# [Instructions for the task]
In your answer, print each of the records below exactly.

# [Data section]
◆ ◆ ◆ ◆ ◆ ◆ ◆
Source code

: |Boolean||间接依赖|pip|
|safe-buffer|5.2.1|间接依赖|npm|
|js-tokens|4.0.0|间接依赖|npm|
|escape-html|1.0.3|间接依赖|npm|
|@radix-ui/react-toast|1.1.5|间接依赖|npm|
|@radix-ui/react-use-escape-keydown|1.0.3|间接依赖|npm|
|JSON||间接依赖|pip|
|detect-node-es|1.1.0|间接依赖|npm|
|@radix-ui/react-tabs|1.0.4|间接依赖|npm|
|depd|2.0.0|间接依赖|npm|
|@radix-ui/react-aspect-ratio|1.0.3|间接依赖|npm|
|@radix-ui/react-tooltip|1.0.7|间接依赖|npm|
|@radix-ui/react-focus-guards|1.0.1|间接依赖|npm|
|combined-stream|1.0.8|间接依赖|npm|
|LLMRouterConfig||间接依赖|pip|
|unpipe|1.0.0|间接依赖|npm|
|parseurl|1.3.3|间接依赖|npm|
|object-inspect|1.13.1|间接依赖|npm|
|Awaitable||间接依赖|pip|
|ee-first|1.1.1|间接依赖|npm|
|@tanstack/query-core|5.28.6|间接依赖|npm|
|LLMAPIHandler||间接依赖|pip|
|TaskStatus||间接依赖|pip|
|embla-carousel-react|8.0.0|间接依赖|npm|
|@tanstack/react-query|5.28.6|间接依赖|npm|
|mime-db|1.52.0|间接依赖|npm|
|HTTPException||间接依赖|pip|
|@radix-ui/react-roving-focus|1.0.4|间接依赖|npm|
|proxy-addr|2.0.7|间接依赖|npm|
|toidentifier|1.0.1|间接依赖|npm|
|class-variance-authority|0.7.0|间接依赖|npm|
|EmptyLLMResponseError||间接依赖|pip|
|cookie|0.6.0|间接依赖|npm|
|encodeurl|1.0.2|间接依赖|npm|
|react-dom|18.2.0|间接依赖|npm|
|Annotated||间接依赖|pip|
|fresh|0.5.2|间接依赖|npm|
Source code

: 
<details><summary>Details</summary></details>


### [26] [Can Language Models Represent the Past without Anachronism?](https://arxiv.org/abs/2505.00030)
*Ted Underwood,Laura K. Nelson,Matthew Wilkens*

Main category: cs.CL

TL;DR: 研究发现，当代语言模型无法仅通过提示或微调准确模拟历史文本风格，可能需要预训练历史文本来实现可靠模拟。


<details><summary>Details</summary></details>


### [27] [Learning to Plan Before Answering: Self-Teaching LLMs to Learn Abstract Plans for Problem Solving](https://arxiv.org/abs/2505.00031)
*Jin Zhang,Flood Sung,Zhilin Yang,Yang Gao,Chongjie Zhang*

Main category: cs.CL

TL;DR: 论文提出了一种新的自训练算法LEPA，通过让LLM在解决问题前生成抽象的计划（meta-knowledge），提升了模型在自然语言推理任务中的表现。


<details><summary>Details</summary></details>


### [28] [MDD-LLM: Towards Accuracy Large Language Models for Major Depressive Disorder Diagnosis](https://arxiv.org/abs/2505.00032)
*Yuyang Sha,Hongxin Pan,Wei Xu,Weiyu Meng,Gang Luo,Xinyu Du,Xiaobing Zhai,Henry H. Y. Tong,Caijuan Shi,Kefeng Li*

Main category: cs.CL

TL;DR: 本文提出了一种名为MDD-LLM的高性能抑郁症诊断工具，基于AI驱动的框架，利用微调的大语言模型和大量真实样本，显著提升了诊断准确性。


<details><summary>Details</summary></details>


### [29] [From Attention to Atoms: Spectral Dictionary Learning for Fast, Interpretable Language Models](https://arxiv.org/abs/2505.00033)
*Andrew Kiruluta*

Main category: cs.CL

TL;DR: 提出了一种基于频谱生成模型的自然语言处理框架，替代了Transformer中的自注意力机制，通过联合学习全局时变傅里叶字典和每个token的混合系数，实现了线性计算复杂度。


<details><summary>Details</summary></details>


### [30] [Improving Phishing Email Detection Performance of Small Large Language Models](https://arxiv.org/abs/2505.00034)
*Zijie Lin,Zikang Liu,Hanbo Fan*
◆ ◆ ◆ ◆ ◆ ◆ ◆
# [Solution for this problem]
Source code

: |Boolean||间接依赖|pip|
|safe-buffer|5.2.1|间接依赖|npm|
|js-tokens|4.0.0|间接依赖|npm|
|escape-html|1.0.3|间接依赖|npm|
|@radix-ui/react-toast|1.1.5|间接依赖|npm|
|@radix-ui/react-use-escape-keydown|1.0.3|间接依赖|npm|
|JSON||间接依赖|pip|
|detect-node-es|1.1.0|间接依赖|npm|
|@radix-ui/react-tabs|1.0.4|间接依赖|npm|
|depd|2.0.0|间接依赖|npm|
|@radix-ui/react-aspect-ratio|1.0.3|间接依赖|npm|
|@radix-ui/react-tooltip|1.0.7|间接依赖|npm|
|@radix-ui/react-focus-guards|1.0.1|间接依赖|npm|
|combined-stream|1.0.8|间接依赖|npm|
|LLMRouterConfig||间接依赖|pip|
|unpipe|1.0.0|间接依赖|npm|
|parseurl|1.3.3|间接依赖|npm|
|object-inspect|1.13.1|间接依赖|npm|
|Awaitable||间接依赖|pip|
|ee-first|1.1.1|间接依赖|npm|
|@tanstack/query-core|5.28.6|间接依赖|npm|
|LLMAPIHandler||间接依赖|pip|
|TaskStatus||间接依赖|pip|
|embla-carousel-react|8.0.0|间接依赖|npm|
|@tanstack/react-query|5.28.6|间接依赖|npm|
|mime-db|1.52.0|间接依赖|npm|
|HTTPException||间接依赖|pip|
|@radix-ui/react-roving-focus|1.0.4|间接依赖|npm|
|proxy-addr|2.0.7|间接依赖|npm|
|toidentifier|1.0.1|间接依赖|npm|
|class-variance-authority|0.7.0|间接依赖|npm|
|EmptyLLMResponseError||间接依赖|pip|
|cookie|0.6.0|间接依赖|npm|
|encodeurl|1.0.2|间接依赖|npm|
|react-dom|18.2.0|间接依赖|npm|
|Annotated||间接依赖|pip|
|fresh|0.5.2|间接依赖|npm|
Source code

: 
<details><summary>Details</summary></details>


### [26] [Can Language Models Represent the Past without Anachronism?](https://arxiv.org/abs/2505.00030)
*Ted Underwood,Laura K. Nelson,Matthew Wilkens*

Main category: cs.CL

TL;DR: 研究发现，当代语言模型无法仅通过提示或微调准确模拟历史文本风格，可能需要预训练历史文本来实现可靠模拟。


<details><summary>Details</summary></details>


### [27] [Learning to Plan Before Answering: Self-Teaching LLMs to Learn Abstract Plans for Problem Solving](https://arxiv.org/abs/2505.00031)
*Jin Zhang,Flood Sung,Zhilin Yang,Yang Gao,Chongjie Zhang*

Main category: cs.CL

TL;DR: 论文提出了一种新的自训练算法LEPA，通过让LLM在解决问题前生成抽象的计划（meta-knowledge），提升了模型在自然语言推理任务中的表现。


<details><summary>Details</summary></details>


### [28] [MDD-LLM: Towards Accuracy Large Language Models for Major Depressive Disorder Diagnosis](https://arxiv.org/abs/2505.00032)
*Yuyang Sha,Hongxin Pan,Wei Xu,Weiyu Meng,Gang Luo,Xinyu Du,Xiaobing Zhai,Henry H. Y. Tong,Caijuan Shi,Kefeng Li*

Main category: cs.CL

TL;DR: 本文提出了一种名为MDD-LLM的高性能抑郁症诊断工具，基于AI驱动的框架，利用微调的大语言模型和大量真实样本，显著提升了诊断准确性。


<details><summary>Details</summary></details>


### [29] [From Attention to Atoms: Spectral Dictionary Learning for Fast, Interpretable Language Models](https://arxiv.org/abs/2505.00033)
*Andrew Kiruluta*

Main category: cs.CL

TL;DR: 提出了一种基于频谱生成模型的自然语言处理框架，替代了Transformer中的自注意力机制，通过联合学习全局时变傅里叶字典和每个token的混合系数，实现了线性计算复杂度。


<details><summary>Details</summary></details>


### [30] [Improving Phishing Email Detection Performance of Small Large Language Models](https://arxiv.org/abs/2505.00034)
*Zijie Lin,Zikang Liu,Hanbo Fan*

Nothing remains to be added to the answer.